建て主さんは定年を迎えるにあたり、故郷仙台に喫茶店併用住宅を建て、第二の人生を送りたいと考えていらっしゃいました。
建て主さんは当初、古民家移築を考えましたが、建物が大きすぎて河川法に触れる為、断念せざるを得なかったとのこと。希望は「店舗」として見栄えし、かつ「住宅」として住みやすく、周辺の環境にも溶け込んだ落ち着きのある外観、というものでした。
敷地は東西に長い変形地で約280坪。北に、6m道路が接道し、南に名取川が流れています。川の対岸は市街化調整区域で、手付かずの自然を堪能できます。ここに川を借景とした店舗を計画し、住宅部も川の眺望を重視したものにしました。
予算を店舗に重点配分したいという希望から、屋根形状を変えることでコストの工夫をしました。店舗部分はアプローチの重要部である為、印象的な表情を持つ切妻屋根とし、住宅部分は片流れ屋根とすることでコストダウンを図り、メリハリを付けました。

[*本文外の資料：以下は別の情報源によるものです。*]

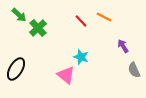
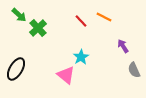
cyan star: rotated 21 degrees clockwise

準防火地域の建物の為、防火構造認定の天然木の外装材を採用し、店舗部分の内装は小舞下地の伝統的な土壁にしました。小舞下地は真壁竹小舞と大壁竹小舞を採用し、土壁の土は県内産を使用しました。店舗部収納家具の扉には銅板を貼りましたが、素地では光沢が強いので表面を腐蝕させています。